▶ _GOAL_: Please retype the passage below on the lessons of China's insertion into the global world order, word for word and in full.

▶ _PASSAGE_:
[Begin]

2. Lessons of China´s insertion into the global world order
The lessons of the successful Chinese model are clear. To overcome the status of an underdeveloped national economy in the current capitalist world system it is imperative to have a strong state with a political class that is capable of applying the economic strategy formalized in Friedrich List’s development model. This model has been successful since the days of Cromwell until the latest Asian Tigers. The only alternative successful experience can be found in certain prolonged periods of the Soviet development model.
In China, both political-economical requirements were met after the death of Mao. Those requirements, combined with the country’s gigantic territorial and demographic power and its relative umbrella of protection provided by its nuclear arms and a veto right in the UN Security Council, converted the PRC in only three decades into the third most important economic powerhouse of the world.
Once a powerful and competitive economy had evolved, China decided to project itself as an ascending regional power determined to seek an adequate insertion into the hierarchical global order dominated by the military-industrial-financial complex of the Pax americana. Such a decision by an ascending nation-state generally implies the danger of war and the possibility of being destroyed in the attempt of carving out a niche for oneself in the global power structure, as history clearly indicates.
Cato´s “Carthago delenda est” ---Carthage must be destroyed---, hangs like the Sword of Damocles over any newcomer, who as the German Emperor Wilhelm II once phrased it, strives for “a place in the sun” among the order of the alpha-beasts. In the 20th century, when the ascending powers Germany and Japan failed to reconfigure the dominant world system politically, their insertion-attempts ended in World War I and II.
Another example of the problem are the constant wars of Israel, which reveal the stupidity and blindness of their dominant class, that is incapable of finding its place on the world’s “chess board”.
China, acting with the wisdom of Sun Tzu, (up to now) has avoided such cataclysms, advancing dialectically with strategic firmness and tactical flexibility in the conquest of geopolitics positions, providing key elements of a software-pattern for the current Latin-American progressive governments, with regards to a strategic and integrated foreign policy.

[End]

▶ _STORED RECORDS_:
[Begin]

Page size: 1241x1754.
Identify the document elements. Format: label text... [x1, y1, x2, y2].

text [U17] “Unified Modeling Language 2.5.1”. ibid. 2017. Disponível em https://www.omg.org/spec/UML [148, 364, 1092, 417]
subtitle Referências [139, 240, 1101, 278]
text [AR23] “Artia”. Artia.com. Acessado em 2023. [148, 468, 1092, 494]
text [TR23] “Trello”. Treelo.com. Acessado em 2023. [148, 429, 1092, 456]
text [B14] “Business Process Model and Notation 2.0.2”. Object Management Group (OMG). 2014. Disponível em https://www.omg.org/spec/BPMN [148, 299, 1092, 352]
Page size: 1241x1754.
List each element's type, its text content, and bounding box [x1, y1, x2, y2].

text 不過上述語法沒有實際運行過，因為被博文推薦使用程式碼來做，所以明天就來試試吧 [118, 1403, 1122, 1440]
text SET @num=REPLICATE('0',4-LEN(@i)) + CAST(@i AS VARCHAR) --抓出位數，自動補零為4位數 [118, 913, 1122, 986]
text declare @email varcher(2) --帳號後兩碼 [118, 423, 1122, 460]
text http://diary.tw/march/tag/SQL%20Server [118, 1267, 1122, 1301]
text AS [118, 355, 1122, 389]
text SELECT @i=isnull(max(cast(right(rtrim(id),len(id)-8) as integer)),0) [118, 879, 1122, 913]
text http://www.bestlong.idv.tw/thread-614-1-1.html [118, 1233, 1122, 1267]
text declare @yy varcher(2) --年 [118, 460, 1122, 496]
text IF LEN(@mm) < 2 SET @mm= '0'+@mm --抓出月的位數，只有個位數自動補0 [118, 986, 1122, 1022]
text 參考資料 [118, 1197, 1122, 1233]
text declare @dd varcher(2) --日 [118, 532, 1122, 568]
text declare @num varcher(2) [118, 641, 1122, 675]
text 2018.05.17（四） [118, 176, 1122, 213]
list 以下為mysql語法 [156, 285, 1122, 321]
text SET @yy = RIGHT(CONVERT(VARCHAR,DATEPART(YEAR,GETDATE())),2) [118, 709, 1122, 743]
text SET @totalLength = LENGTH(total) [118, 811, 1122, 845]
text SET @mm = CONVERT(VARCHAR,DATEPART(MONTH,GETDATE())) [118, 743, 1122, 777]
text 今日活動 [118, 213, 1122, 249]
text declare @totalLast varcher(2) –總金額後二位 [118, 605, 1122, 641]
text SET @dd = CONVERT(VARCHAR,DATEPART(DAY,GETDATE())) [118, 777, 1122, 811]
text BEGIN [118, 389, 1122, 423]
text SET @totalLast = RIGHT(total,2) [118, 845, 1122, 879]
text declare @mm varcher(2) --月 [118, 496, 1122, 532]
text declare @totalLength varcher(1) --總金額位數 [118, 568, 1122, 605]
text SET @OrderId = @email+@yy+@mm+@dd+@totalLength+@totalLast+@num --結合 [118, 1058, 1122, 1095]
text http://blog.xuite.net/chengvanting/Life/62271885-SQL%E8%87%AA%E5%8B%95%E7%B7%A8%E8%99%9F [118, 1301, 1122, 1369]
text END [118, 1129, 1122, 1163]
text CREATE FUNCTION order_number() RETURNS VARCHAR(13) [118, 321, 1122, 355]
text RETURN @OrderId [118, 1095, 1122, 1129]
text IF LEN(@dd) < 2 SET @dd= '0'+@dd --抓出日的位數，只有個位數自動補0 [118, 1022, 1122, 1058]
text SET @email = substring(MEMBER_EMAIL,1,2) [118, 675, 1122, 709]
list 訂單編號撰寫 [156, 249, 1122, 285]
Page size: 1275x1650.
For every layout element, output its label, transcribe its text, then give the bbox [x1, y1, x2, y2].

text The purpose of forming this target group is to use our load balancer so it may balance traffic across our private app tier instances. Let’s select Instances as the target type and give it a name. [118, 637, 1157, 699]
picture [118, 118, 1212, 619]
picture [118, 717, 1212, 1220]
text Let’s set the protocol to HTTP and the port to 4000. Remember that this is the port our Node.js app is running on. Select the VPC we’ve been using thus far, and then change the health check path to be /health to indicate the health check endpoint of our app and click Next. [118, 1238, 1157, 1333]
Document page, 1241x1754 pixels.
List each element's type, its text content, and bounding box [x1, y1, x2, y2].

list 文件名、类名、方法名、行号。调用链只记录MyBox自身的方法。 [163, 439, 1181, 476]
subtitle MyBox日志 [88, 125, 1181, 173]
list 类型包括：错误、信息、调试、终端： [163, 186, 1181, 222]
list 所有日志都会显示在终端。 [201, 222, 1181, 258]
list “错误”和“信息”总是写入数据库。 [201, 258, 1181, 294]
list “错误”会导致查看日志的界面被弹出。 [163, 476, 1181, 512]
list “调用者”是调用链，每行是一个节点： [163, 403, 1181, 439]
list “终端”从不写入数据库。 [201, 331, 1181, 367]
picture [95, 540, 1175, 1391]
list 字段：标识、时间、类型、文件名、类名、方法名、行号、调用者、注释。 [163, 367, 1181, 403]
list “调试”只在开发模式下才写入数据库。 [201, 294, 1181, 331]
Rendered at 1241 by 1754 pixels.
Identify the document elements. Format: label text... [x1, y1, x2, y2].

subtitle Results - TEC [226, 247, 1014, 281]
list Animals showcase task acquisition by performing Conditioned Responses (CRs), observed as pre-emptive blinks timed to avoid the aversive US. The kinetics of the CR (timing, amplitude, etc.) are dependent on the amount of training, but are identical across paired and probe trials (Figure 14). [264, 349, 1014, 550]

[End]

▶ _THE OUTPUT_:
2. Lessons of China´s insertion into the global world order
The lessons of the successful Chinese model are clear. To overcome the status of an underdeveloped national economy in the current capitalist world system it is imperative to have a strong state with a political class that is capable of applying the economic strategy formalized in Friedrich List’s development model. This model has been successful since the days of Cromwell until the latest Asian Tigers. The only alternative successful experience can be found in certain prolonged periods of the Soviet development model.
In China, both political-economical requirements were met after the death of Mao. Those requirements, combined with the country’s gigantic territorial and demographic power and its relative umbrella of protection provided by its nuclear arms and a veto right in the UN Security Council, converted the PRC in only three decades into the third most important economic powerhouse of the world.
Once a powerful and competitive economy had evolved, China decided to project itself as an ascending regional power determined to seek an adequate insertion into the hierarchical global order dominated by the military-industrial-financial complex of the Pax americana. Such a decision by an ascending nation-state generally implies the danger of war and the possibility of being destroyed in the attempt of carving out a niche for oneself in the global power structure, as history clearly indicates.
Cato´s “Carthago delenda est” ---Carthage must be destroyed---, hangs like the Sword of Damocles over any newcomer, who as the German Emperor Wilhelm II once phrased it, strives for “a place in the sun” among the order of the alpha-beasts. In the 20th century, when the ascending powers Germany and Japan failed to reconfigure the dominant world system politically, their insertion-attempts ended in World War I and II.
Another example of the problem are the constant wars of Israel, which reveal the stupidity and blindness of their dominant class, that is incapable of finding its place on the world’s “chess board”.
China, acting with the wisdom of Sun Tzu, (up to now) has avoided such cataclysms, advancing dialectically with strategic firmness and tactical flexibility in the conquest of geopolitics positions, providing key elements of a software-pattern for the current Latin-American progressive governments, with regards to a strategic and integrated foreign policy.